Sometimes you gotta break a couple DNA strands to make a memory

Or at least that's what recent research into memory formation in mice suggests!

The brain is the most complex organ in the body and so it shouldn't come as a surprise that memory formation is also extremely complicated!

There are three major types of memory:

Sensory - Memory perceived after viewing (Iconic), touching (haptic) or hearing (ehoic) something.
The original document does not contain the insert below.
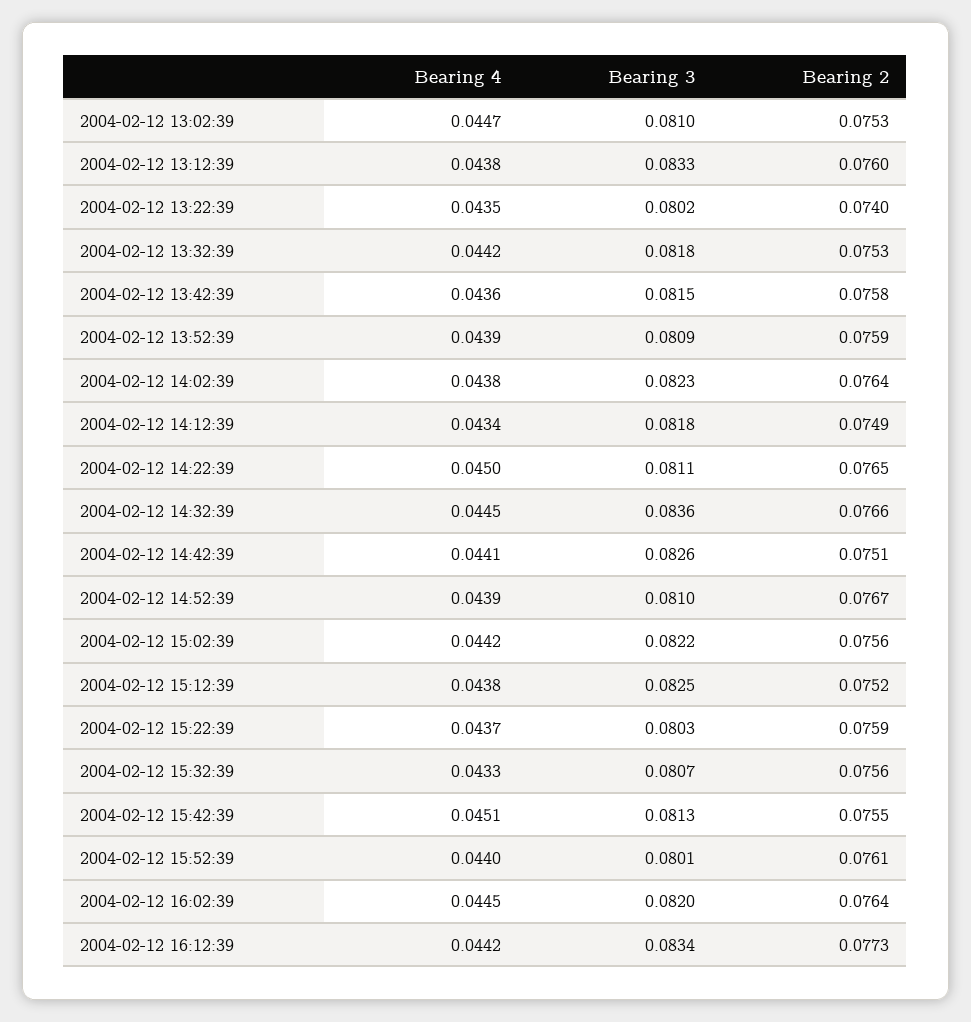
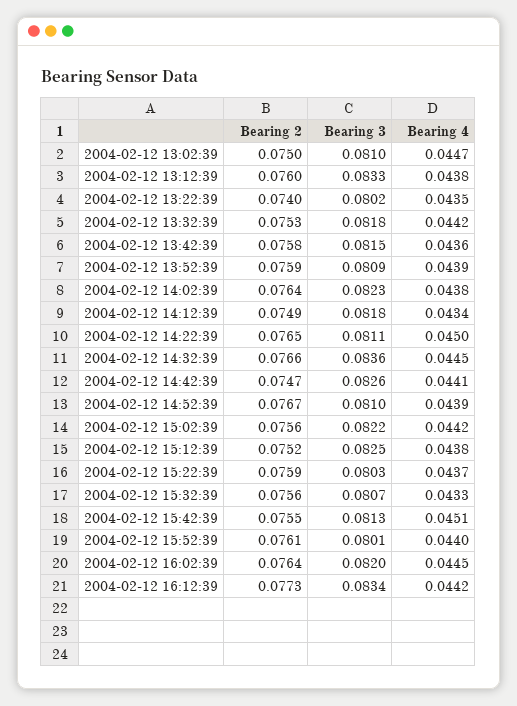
Bearing 2, 2004-02-12 13:02:39: 0.0753 -> 0.075
Bearing 2, 2004-02-12 14:42:39: 0.0751 -> 0.0747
This memory fades after a few hundred milliseconds.

Short-Term - Memory that lasts a few seconds to minutes, but has a limited capacity, and most people can only remember 4-5 items stored in short-term memory.

Long-Term - Memory that can store large amounts of information for long periods of time.

How these different types of memory work has been a hot topic of debate since the early 1900’s.

But sensory and short-term memory are believed to be the result of short lived connections between neurons in the frontal lobe.

Conversely, long-term memory is formed from permanent connections between neurons throughout the brain and, just in the last decade, we have begun to understand how this happens on the molecular level.

It's been linked to changes in DNA methylation and gene expression and this link was discovered by comparing the brains of rodents before and after the formation of a long-term memory.

But, how does one go about creating long-term memories in rodents?

By changing their environment and then shocking them.

This is called ‘contextual fear conditioning’ (CFC) and the hallmark of CFC is the freeze response.

Not surprisingly, after a traumatic experience, rodents store this information in their long-term memory and freeze when placed in that situation again.

The authors of today's paper used CFC to study the molecular changes that happen in neurons before, immediately after and a couple months after conditioning.

What they saw was that memory forming CA1 neurons ramped up expression of immune response genes but most notably TLR9 and the NF-κB signalling pathway.

TLR9 detects the presence of double stranded DNA, usually as a defense against bacterial infection, but the authors hypothesized that causing DNA breaks was important in the formation of long-term memories.

To test this they created mice where they could selectively turn off TLR9 expression.

The figure below shows the results of this experiment: a,c) treated (green), but not control (black), show a reduced freeze response. b) TLR9 and its signaling partner RELA are significantly reduced after treatment.

In another experiment, DNA breaks were also shown to increase after CFC.

These results indicate that TLR9 and DNA breaks play a role in memory formation and could be an important therapeutic target in neurodegenerative diseases.